Combine it with Other Cheeses
Mixing Kraft Parmesan with other more meltable cheeses like mozzarella or cheddar can help compensate for Kraft Parmesan’s poor melt. The other cheeses provide fat and proteins to assist with smooth melting.
Make a Cheese Sauce
Making a cheese sauce or fondue with Kraft Parmesan allows added moisture and fat to essentially carry the Parmesan flavor while overcoming its poor melting. A roux-based cheese sauce brings the ingredients together smoothly.
Heat it Thoroughly
Heating Kraft Parmesan thoroughly and evenly can help melt it more consistently, reducing clumping. Grating it finely and scattering it evenly rather than heaping it can promote even melting.
Use it as a Topping
Rather than integrating Kraft Parmesan into a dish, sprinkle it on as a topping towards the end of cooking. This allows the cheese’s flavor to come through while avoiding clumping from direct heat.
Try Pre-Melting It
Pre-melting Kraft Parmesan into a smooth sauce on the stovetop before adding it to a pasta dish or pizza can help overcome meltability issues. The smooth sauce will coat the food nicely.

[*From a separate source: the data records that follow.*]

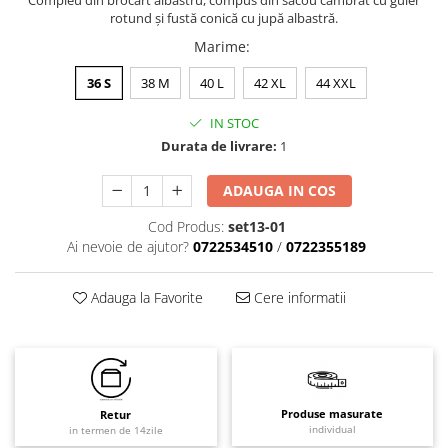
Compleu din brocart albastru, compus din sacou cambrat cu guler
rotund și fustă conică cu jupă albastră.
Marime
:
36 S
38 M
40 L
42 XL
44 XXL
IN STOC
Durata de livrare:
1
ADAUGA IN COS
Cod Produs:
set13-01
Ai nevoie de ajutor?
0722534510
/
0722355189
Adauga la Favorite
Cere informatii
Produse masurate
Retur
individual
in termen de 14zile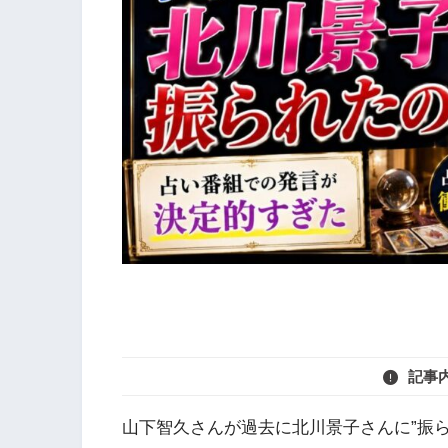
記事
山下智久さんが過去に北川景子さんに”振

Dishes That Showcase Melted Kraft Parmesan
While Kraft Parmesan may not melt perfectly on its own, incorporating it into the right dishes can still allow you to enjoy its flavor in melted form. Some good options include:
Baked Ziti or Lasagna
Mixing Kraft Parmesan into the ricotta cheese filling helps mask its poor melting. The moisture in the sauce and other cheeses make up for it.
Stuffed Shells or Manicotti
Like lasagna or baked ziti, blending Kraft Parmesan into the ricotta filling lets other ingredients carry the melting while the Parmesan flavor comes through.
Cheese Soups
A roux-based cheese soup or sauce lets the added moisture and fat make up for Kraft Parmesan’s lack of meltability for a smooth texture.
Cheesy Bread
The fat content of the dough along with thorough baking helps the Kraft Parmesan melt evenly throughout cheesy bread or cheese breadsticks.
Chicken Parmesan
Smothering chicken Parmesan in marinara sauce and mozzarella cheese allows the Kraft Parmesan sprinkled on top to melt sufficiently from the additional heat and moisture.
The Bottom Line
While it may not melt as smoothly as real Parmesan, Kraft Parmesan cheese can still melt adequately for use in cooking. Its high cellulose content inhibits full smooth melting, but combining it with other cheeses and ingredients or pre-melting it can improve the results. When buying pre-grated Parmesan for melting, be sure to read the label and select a product made from all natural ingredients without excessive anti-caking agents.